U.S. Grants Visa for Iran's New President to Visit U.N.
Wednesday, September 7, 2005
Despite initial legal objections from the Department of Homeland Security, the Bush administration yesterday granted a visa to Iran's new president, Mahmoud Ahmadinejad, to attend the opening next week of the U.N. General Assembly, according to the State Department.
Technically, Ahmadinejad was found ineligible for a visa under immigration laws that prohibit the issuance of a U.S. visa if there is "reason to believe" that the applicant has ever been involved in activity that supports or furthers terrorism, a senior State Department official said.
The Bush administration has been probing whether Ahmadinejad, a conservative elected in an upset in June, was involved in the 1979-81 seizure of the U.S. Embassy in Tehran. The student-led takeover resulted in the holding of 52 American hostages for 444 days.
The issue arose when half a dozen former hostages said they recognized Ahmadinejad as one of the student leaders, a charge denied by Tehran and disputed by several other former hostages. U.S. intelligence officials have since circulated a report that said he may actually have opposed the takeover because of fears at the time about the neighboring Soviet Union.

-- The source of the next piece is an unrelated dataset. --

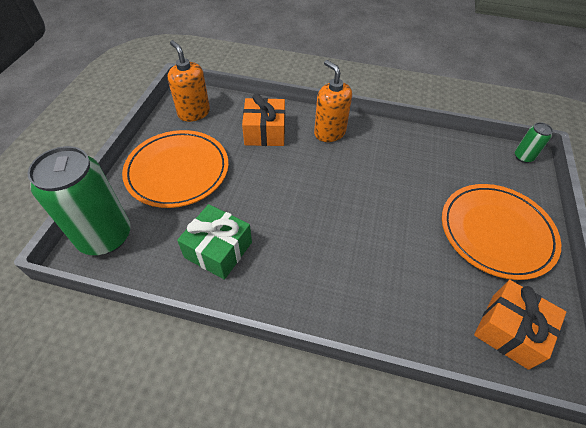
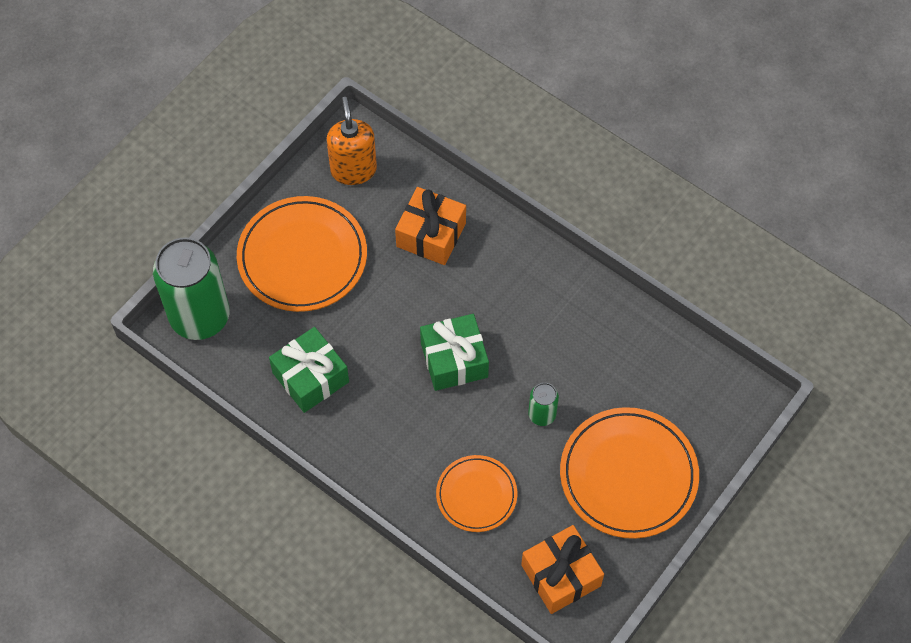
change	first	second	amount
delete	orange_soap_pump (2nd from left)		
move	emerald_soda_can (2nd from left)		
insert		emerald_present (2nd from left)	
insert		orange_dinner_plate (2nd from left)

At the State Department's request, Homeland Security waived the ineligibility ruling to allow Ahmadinejad, as a head of state, to attend the largest gathering of world leaders ever, the department official said. At the same time, the official said, the administration will call on Iran to address U.S. queries about Ahmadinejad's activities during the embassy takeover and "clear up the remaining questions."
The United States has never turned down a visa request for a head of state -- including for Cuban President Fidel Castro -- to attend the opening session of the U.N. General Assembly, the official said.